昨日のドイツ人さんたちが車で買い物に行ったりしている。そういえば義理の姉とここに来ている女性に、なぜこの宿はドイツ人ばかりなのか聞いたが、この国自体がドイツからの移民が多いからドイツから訪れる人が多いと言っていた。ちなみに、その子は中山エミリ似、朝買い物に出ていた人は宮沢りえに似ていた。

ボブさんは自宅リビングで新聞を読んでいた。ニュージーランドのバイク雑誌KIWI RIDERを見せてくれた。日本車のことでいっぱいだ。
ボブ 「どうだい、よく眠れたかい?」
自分 「はい、雨が降ったせいか誰もガレージ側のシャワーには来なくて静かだったし、快適でしたよ。ガレージで寝れるなんていい思い出です。ありがとうございます。」
ボブ 「そうか、じゃあ30ドル・・・」
なまりのせいかよく聞き取れない・・・
ボブ 「今日2時からロデオショーがあるんじゃが、見に来ないか?」
自分 「雨が降ったら見に行こうと思っていましたが、晴れたので出発したいと思います。ごめんなさい。」
ボブ 「そうか」
かなり残念そうです。ボブさん的には、泊まった客が地元のイベントに来てくれることが夢だったのではないかなぁ。

 

自分 「それにしても、天気予報では豪雨になっていたのに晴れましたね!」
ボブ 「昨日言ったじゃろ。この国では雨雲はすぐに過ぎ去って太陽が顔を出すって」
自分 「本当にそうなりました。」
天気予報は意味ないや。この国はどんな予報でもたいした雨にはならないな。っとこの時は思ってしまいました。

自分 「ボブさん、ここは本来30ドルだそうですね。とてもいい夜を過ごせたので25ドル払ってもいいと思いますけど」
ボブ 「んん?シンプルに30ドルもらうよ」
すでにその話はしただろっという雰囲気で言われてしまいました。
さっき30ドルなんとかって言ってたな、そのことか・・・自分の英語力不足がいけないのか、キーウィーなまりがいけないのか、「そんな~」と交渉できない自分がいけないのか、いまだに悔やまれる。

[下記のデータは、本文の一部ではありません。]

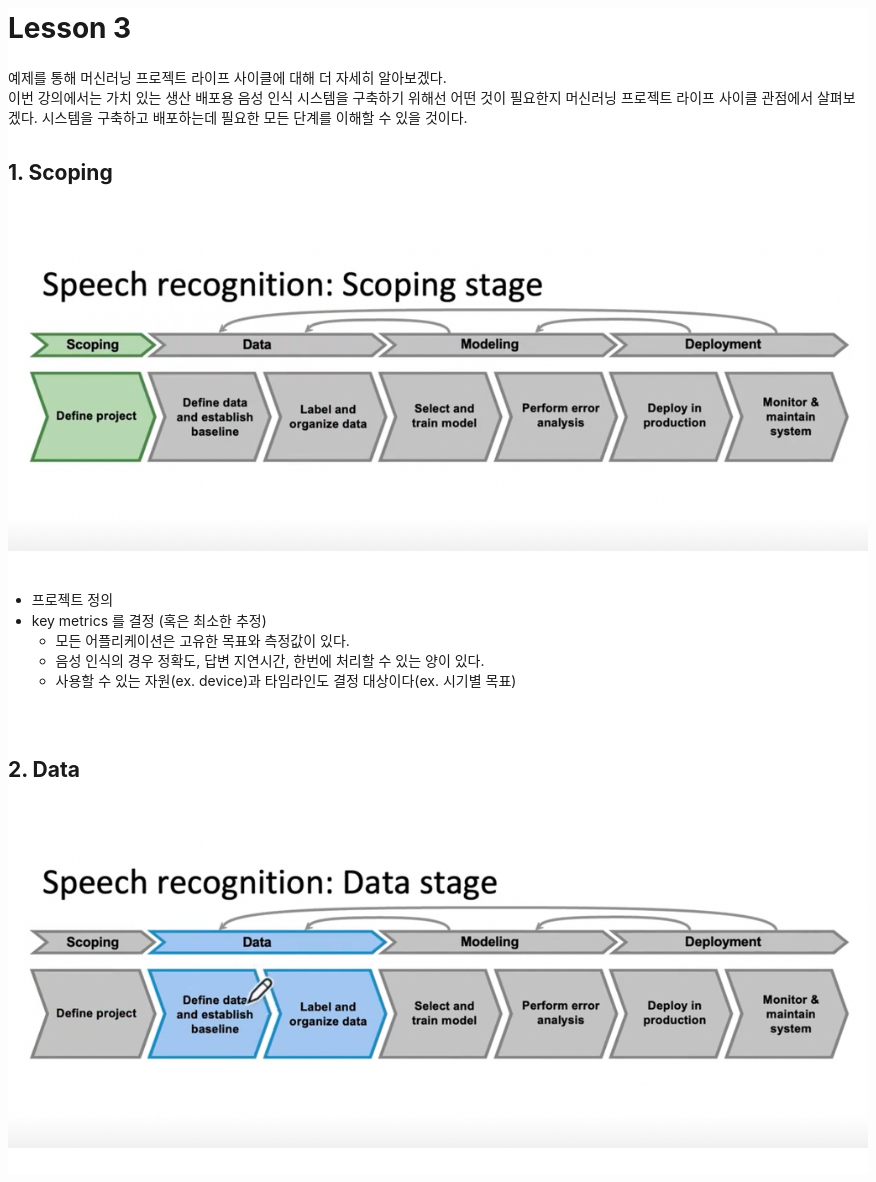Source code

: # Lesson 3

예제를 통해 머신러닝 프로젝트 라이프 사이클에 대해 더 자세히 알아보겠다.  
이번 강의에서는 가치 있는 생산 배포용 음성 인식 시스템을 구축하기 위해선 어떤 것이 필요한지 머신러닝 프로젝트 라이프 사이클 관점에서 살펴보겠다.
시스템을 구축하고 배포하는데 필요한 모든 단계를 이해할 수 있을 것이다.

## 1. Scoping

<br><center><img src= "./fig1.png" width="100%"></center><br>

* 프로젝트 정의
* key metrics 를 결정 (혹은 최소한 추정)
    - 모든 어플리케이션은 고유한 목표와 측정값이 있다.
    - 음성 인식의 경우 정확도, 답변 지연시간, 한번에 처리할 수 있는 양이 있다.
    - 사용할 수 있는 자원(ex. device)과 타임라인도 결정 대상이다(ex. 시기별 목표)

<br>

## 2. Data 

<br><center><img src= "./fig2.png" width="100%"></center><br>

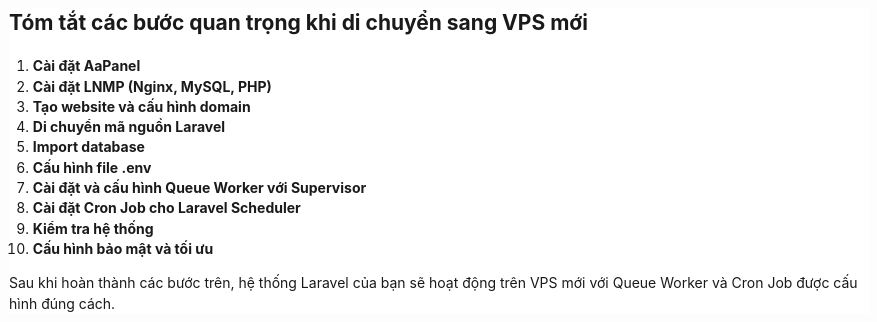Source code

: ## Tóm tắt các bước quan trọng khi di chuyển sang VPS mới

1. **Cài đặt AaPanel**
2. **Cài đặt LNMP (Nginx, MySQL, PHP)**
3. **Tạo website và cấu hình domain**
4. **Di chuyển mã nguồn Laravel**
5. **Import database**
6. **Cấu hình file .env**
7. **Cài đặt và cấu hình Queue Worker với Supervisor**
8. **Cài đặt Cron Job cho Laravel Scheduler**
9. **Kiểm tra hệ thống**
10. **Cấu hình bảo mật và tối ưu**

Sau khi hoàn thành các bước trên, hệ thống Laravel của bạn sẽ hoạt động trên VPS mới với Queue Worker và Cron Job được cấu hình đúng cách.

20ドル1400円のディスカウントプライスはなくなり、結局、30ドル2100円払うことになった。それでもじゅうぶん安いけど、なんだかかえって高く感じてしまう。先に払っておけばよかった・・・でもマカロニミートソース缶もらったから、その分合わせても安かったな。

ボブ 「わしのレストアしたトラクター見て行くかい?」

ボブさんとアメリカ製クラシックトラクターの写真。この鉄って感じがたまらない。エンジンかけてほしかったなぁ。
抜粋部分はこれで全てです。